• Extracted entries:
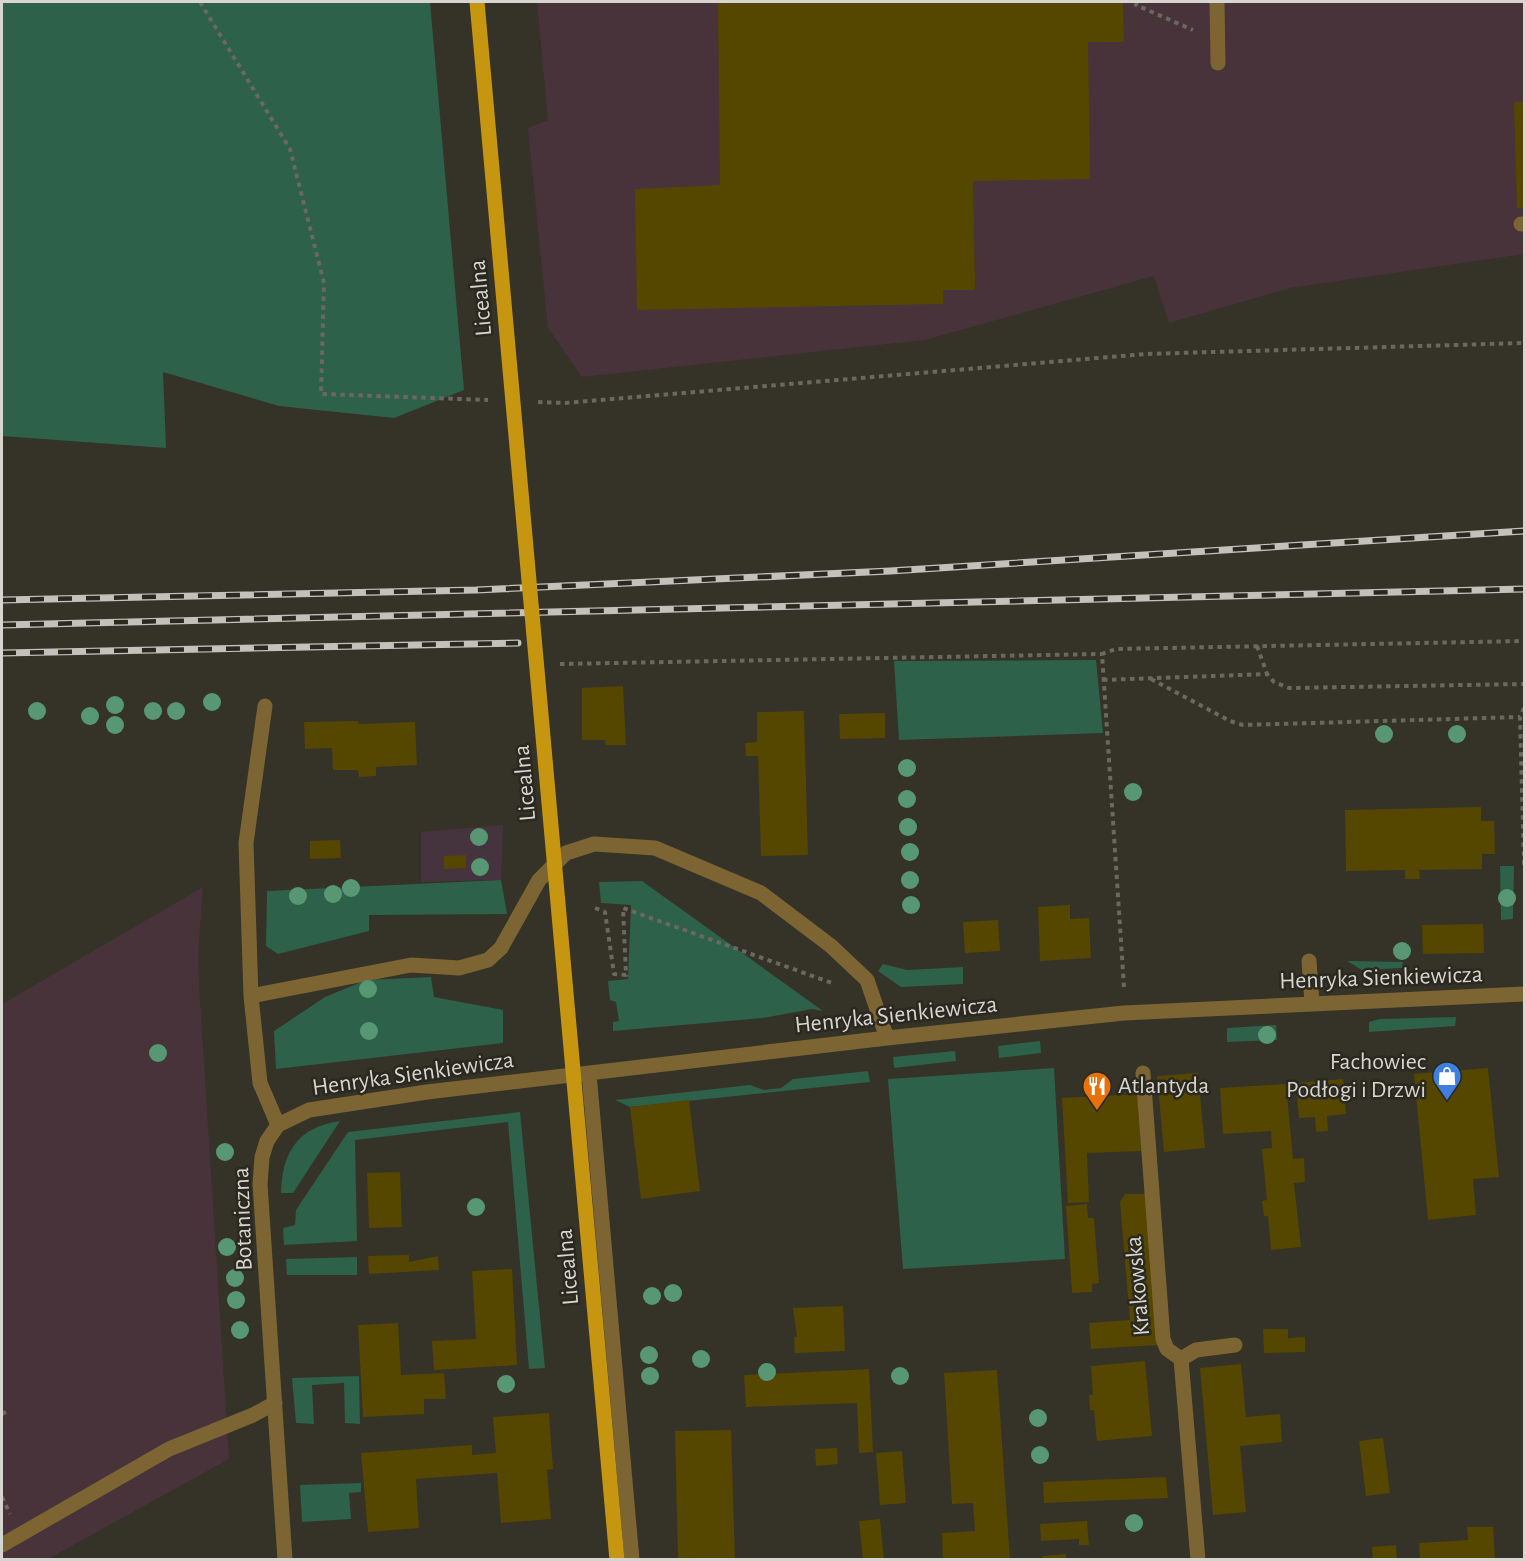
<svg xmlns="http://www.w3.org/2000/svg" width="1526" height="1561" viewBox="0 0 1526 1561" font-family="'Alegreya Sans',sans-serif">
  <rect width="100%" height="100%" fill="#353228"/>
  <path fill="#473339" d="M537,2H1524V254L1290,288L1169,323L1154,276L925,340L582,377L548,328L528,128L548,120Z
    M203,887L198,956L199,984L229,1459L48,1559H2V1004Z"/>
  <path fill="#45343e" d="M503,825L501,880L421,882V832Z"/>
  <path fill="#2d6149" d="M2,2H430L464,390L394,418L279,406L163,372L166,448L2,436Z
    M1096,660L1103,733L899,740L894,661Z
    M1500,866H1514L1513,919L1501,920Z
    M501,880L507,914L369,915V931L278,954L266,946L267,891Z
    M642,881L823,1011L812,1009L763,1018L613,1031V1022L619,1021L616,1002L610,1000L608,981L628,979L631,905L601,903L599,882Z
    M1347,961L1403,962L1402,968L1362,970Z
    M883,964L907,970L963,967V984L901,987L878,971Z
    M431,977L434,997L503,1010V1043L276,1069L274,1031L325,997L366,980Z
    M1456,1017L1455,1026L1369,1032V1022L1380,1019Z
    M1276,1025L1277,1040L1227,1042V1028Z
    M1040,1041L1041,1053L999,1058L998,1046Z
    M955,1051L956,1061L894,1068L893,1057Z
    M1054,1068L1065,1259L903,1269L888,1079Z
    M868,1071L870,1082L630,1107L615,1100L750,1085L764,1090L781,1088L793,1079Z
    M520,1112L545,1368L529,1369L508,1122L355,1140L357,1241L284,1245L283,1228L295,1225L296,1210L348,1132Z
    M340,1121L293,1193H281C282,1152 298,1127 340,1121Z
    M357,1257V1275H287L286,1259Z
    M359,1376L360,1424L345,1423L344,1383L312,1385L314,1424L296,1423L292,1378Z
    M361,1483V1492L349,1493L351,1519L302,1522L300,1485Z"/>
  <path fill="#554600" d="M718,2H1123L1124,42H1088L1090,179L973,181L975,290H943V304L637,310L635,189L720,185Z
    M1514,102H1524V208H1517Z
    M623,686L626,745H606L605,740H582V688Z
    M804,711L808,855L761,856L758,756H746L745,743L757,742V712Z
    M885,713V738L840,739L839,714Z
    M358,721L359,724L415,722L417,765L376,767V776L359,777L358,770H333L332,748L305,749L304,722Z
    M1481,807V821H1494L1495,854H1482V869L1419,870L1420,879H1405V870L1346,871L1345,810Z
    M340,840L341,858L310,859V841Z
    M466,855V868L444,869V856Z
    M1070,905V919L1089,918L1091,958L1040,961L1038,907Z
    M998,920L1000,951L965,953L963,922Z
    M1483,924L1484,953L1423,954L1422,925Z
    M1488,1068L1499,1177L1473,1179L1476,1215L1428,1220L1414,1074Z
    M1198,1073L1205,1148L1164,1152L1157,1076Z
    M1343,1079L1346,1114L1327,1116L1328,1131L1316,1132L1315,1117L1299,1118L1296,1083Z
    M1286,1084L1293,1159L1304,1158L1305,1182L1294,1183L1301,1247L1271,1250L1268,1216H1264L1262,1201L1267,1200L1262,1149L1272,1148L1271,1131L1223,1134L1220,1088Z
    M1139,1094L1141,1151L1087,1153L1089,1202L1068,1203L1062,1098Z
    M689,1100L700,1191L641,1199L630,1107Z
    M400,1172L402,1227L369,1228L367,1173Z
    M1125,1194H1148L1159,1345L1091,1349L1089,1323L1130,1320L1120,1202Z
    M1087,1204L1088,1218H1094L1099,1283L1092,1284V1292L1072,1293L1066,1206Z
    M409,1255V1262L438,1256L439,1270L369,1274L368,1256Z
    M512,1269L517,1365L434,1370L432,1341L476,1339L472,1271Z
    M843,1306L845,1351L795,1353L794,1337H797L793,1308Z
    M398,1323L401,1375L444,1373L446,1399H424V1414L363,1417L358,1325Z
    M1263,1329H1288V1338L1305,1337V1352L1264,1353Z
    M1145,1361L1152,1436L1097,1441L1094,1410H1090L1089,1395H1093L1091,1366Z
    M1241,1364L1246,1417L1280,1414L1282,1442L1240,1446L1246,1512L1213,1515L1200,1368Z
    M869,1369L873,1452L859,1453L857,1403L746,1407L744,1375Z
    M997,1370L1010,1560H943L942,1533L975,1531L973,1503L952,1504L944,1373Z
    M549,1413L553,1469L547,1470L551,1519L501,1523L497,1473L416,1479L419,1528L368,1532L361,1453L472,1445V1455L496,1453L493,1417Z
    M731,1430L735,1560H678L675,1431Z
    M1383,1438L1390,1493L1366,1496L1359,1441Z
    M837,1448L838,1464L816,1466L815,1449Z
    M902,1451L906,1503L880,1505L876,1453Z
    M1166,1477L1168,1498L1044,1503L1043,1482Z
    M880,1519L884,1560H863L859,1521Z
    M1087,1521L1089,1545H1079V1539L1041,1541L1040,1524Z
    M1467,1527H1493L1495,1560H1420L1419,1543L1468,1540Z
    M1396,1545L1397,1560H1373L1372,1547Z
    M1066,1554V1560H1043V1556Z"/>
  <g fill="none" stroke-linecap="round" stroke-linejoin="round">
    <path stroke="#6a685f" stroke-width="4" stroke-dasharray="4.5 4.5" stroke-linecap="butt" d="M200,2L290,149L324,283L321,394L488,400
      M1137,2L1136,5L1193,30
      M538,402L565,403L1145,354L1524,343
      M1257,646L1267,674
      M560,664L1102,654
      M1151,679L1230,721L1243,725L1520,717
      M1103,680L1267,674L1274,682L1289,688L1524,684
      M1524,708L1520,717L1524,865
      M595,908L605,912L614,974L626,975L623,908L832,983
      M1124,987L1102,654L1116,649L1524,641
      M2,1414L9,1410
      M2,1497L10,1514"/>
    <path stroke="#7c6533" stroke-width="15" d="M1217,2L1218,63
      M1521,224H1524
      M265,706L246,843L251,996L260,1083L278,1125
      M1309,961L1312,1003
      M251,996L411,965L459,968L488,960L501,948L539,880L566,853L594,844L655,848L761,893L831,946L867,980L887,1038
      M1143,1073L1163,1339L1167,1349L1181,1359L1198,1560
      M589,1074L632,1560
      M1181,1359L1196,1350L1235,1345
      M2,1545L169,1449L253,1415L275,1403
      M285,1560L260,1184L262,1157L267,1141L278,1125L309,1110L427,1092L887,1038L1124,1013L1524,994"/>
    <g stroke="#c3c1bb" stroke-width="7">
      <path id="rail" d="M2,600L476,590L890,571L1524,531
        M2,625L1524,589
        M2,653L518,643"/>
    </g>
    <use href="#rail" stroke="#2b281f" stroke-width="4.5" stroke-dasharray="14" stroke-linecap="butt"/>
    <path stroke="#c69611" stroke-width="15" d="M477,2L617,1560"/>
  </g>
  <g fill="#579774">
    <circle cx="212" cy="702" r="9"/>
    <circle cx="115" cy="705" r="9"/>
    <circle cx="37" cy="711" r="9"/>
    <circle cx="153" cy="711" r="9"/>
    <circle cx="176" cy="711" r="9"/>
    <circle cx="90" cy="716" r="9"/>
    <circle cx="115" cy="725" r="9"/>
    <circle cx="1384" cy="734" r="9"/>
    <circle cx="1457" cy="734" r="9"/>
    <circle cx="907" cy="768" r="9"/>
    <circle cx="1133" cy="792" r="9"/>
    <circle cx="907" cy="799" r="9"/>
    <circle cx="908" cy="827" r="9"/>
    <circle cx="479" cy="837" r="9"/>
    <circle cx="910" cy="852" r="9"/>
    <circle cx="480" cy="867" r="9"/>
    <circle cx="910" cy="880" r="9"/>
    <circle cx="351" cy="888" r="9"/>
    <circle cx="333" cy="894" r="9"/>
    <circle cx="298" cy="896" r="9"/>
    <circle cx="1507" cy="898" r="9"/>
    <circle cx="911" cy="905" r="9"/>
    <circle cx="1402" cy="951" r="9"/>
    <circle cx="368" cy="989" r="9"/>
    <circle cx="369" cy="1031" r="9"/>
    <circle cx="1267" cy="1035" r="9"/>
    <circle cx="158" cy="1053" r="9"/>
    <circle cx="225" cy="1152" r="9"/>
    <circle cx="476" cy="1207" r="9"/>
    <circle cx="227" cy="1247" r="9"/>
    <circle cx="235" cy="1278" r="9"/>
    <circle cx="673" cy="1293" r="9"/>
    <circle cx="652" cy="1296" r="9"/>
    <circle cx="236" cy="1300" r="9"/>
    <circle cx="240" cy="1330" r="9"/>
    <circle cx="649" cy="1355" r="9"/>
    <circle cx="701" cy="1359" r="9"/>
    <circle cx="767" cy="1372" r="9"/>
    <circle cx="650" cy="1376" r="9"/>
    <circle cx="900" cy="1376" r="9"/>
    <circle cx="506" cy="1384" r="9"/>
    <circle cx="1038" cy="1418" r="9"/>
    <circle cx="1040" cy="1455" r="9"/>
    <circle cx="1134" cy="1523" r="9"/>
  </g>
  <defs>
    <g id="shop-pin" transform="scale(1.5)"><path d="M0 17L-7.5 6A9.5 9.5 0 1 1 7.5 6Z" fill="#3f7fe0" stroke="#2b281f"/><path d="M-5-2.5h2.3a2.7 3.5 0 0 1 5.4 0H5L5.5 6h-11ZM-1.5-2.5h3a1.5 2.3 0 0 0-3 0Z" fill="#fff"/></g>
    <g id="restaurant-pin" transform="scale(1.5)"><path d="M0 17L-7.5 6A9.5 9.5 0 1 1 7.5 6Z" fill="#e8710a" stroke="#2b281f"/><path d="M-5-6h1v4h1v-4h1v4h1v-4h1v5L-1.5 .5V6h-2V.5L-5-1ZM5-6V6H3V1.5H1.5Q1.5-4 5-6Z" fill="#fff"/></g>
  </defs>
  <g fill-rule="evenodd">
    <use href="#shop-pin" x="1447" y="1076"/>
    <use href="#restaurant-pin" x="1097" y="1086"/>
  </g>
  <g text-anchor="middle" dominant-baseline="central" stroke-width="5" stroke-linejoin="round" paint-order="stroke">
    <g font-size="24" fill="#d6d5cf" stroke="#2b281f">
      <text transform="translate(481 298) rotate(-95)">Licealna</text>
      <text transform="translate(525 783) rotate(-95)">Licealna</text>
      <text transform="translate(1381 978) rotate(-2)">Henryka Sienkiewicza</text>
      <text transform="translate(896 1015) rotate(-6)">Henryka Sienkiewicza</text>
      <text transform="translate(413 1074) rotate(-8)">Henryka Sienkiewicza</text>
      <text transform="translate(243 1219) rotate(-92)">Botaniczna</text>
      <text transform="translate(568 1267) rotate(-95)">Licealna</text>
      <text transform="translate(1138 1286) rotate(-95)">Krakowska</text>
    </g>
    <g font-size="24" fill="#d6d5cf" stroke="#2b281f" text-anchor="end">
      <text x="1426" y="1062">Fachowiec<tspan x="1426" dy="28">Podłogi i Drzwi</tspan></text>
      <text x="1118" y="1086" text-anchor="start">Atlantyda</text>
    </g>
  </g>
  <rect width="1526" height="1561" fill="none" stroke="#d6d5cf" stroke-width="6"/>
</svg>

• Problem details: Can you repeat, word for word, every line above from the one containing "M843,1306L845,1351L795,1353L794,1337H797L793,1308Z" down to the one containing "M2,1545L169,1449L253,1415L275,1403", including both?

• Finished exercise:
    M843,1306L845,1351L795,1353L794,1337H797L793,1308Z
    M398,1323L401,1375L444,1373L446,1399H424V1414L363,1417L358,1325Z
    M1263,1329H1288V1338L1305,1337V1352L1264,1353Z
    M1145,1361L1152,1436L1097,1441L1094,1410H1090L1089,1395H1093L1091,1366Z
    M1241,1364L1246,1417L1280,1414L1282,1442L1240,1446L1246,1512L1213,1515L1200,1368Z
    M869,1369L873,1452L859,1453L857,1403L746,1407L744,1375Z
    M997,1370L1010,1560H943L942,1533L975,1531L973,1503L952,1504L944,1373Z
    M549,1413L553,1469L547,1470L551,1519L501,1523L497,1473L416,1479L419,1528L368,1532L361,1453L472,1445V1455L496,1453L493,1417Z
    M731,1430L735,1560H678L675,1431Z
    M1383,1438L1390,1493L1366,1496L1359,1441Z
    M837,1448L838,1464L816,1466L815,1449Z
    M902,1451L906,1503L880,1505L876,1453Z
    M1166,1477L1168,1498L1044,1503L1043,1482Z
    M880,1519L884,1560H863L859,1521Z
    M1087,1521L1089,1545H1079V1539L1041,1541L1040,1524Z
    M1467,1527H1493L1495,1560H1420L1419,1543L1468,1540Z
    M1396,1545L1397,1560H1373L1372,1547Z
    M1066,1554V1560H1043V1556Z"/>
  <g fill="none" stroke-linecap="round" stroke-linejoin="round">
    <path stroke="#6a685f" stroke-width="4" stroke-dasharray="4.5 4.5" stroke-linecap="butt" d="M200,2L290,149L324,283L321,394L488,400
      M1137,2L1136,5L1193,30
      M538,402L565,403L1145,354L1524,343
      M1257,646L1267,674
      M560,664L1102,654
      M1151,679L1230,721L1243,725L1520,717
      M1103,680L1267,674L1274,682L1289,688L1524,684
      M1524,708L1520,717L1524,865
      M595,908L605,912L614,974L626,975L623,908L832,983
      M1124,987L1102,654L1116,649L1524,641
      M2,1414L9,1410
      M2,1497L10,1514"/>
    <path stroke="#7c6533" stroke-width="15" d="M1217,2L1218,63
      M1521,224H1524
      M265,706L246,843L251,996L260,1083L278,1125
      M1309,961L1312,1003
      M251,996L411,965L459,968L488,960L501,948L539,880L566,853L594,844L655,848L761,893L831,946L867,980L887,1038
      M1143,1073L1163,1339L1167,1349L1181,1359L1198,1560
      M589,1074L632,1560
      M1181,1359L1196,1350L1235,1345
      M2,1545L169,1449L253,1415L275,1403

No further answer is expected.